**Verilen Görev 1:** Kayıtlarda "Point out each" ifadesini içeren satırdan "road: (495, 481)" ifadesini içeren satıra kadar uzanan bölümü, her iki uç satır da dahil olmak üzere, aynen yazınız.

**Seçilen Parça:**
Eski İstanbul'da Bayezid, Sultan Ahmed, Eyüb Sultan, Ayasofya, Kılıç Ali Paşa gibi büyük camilerin avlularında, İstanbul halkının Ramazan ihtiyaçlarını ucuz yoldan ve topluca karşılayabilmeleri için cami avlusu sergileri açılırdı. 1930'lu yıllara kadar açılan bu sergilerde her çeşit mal satılır, sergiye katılan esnaf gedikli olur, sergisini bir sonraki sene de aynı yerde açardı. Daha birçok tezgahın kurulduğu, her çeşit malın satıldığı, seyyar satıcılardan geçilmeyen cami avlusu sergileri, çoğu adet ve panayırda da olduğu gibi işgal yıllarında sekteye uğradı ve unutuldu. Bu adet yakın zamanlarda yeniden canlandırılmaya çalışılıyor.

**Verilen Görev 2:** Seçilen parçada avlularında sergi açıldığı belirtilen camilerin adlarını sıralayınız.

**Sağlanan Bilgiler:**

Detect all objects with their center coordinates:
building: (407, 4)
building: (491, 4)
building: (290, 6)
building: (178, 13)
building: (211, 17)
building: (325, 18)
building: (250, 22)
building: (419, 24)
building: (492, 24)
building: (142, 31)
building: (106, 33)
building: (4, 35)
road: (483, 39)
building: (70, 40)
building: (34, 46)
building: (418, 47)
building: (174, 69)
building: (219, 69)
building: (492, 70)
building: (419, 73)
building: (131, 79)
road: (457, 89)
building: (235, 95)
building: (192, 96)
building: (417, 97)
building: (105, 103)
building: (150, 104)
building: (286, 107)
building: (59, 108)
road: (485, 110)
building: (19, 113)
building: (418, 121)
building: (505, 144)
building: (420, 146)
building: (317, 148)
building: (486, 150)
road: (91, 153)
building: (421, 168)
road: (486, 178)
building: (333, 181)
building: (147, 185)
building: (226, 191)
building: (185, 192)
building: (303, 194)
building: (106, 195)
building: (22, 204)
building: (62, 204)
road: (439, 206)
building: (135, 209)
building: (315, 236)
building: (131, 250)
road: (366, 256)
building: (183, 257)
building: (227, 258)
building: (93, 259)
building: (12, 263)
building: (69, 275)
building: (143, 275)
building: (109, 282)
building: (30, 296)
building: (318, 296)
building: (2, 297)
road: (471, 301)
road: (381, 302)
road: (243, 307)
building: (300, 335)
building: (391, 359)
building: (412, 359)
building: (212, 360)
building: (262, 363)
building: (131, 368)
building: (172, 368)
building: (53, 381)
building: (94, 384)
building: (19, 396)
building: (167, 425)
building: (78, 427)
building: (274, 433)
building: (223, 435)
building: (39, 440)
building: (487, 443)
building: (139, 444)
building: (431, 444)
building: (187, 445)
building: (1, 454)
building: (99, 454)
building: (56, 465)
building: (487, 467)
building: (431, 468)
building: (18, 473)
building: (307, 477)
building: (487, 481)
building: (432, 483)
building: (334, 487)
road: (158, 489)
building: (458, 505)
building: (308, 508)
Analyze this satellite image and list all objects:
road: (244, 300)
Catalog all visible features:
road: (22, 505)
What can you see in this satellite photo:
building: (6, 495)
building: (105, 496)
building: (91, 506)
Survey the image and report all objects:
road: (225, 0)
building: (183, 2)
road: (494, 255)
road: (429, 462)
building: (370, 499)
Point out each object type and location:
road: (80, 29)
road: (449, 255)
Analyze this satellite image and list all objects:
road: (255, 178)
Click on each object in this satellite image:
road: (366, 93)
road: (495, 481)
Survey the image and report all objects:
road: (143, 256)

**Alıştırma Sonucu 1:**
Point out each object type and location:
road: (80, 29)
road: (449, 255)
Analyze this satellite image and list all objects:
road: (255, 178)
Click on each object in this satellite image:
road: (366, 93)
road: (495, 481)

**Alıştırma Sonucu 2:** Bayezid, Sultan Ahmed, Eyüb Sultan, Ayasofya, Kılıç Ali Paşa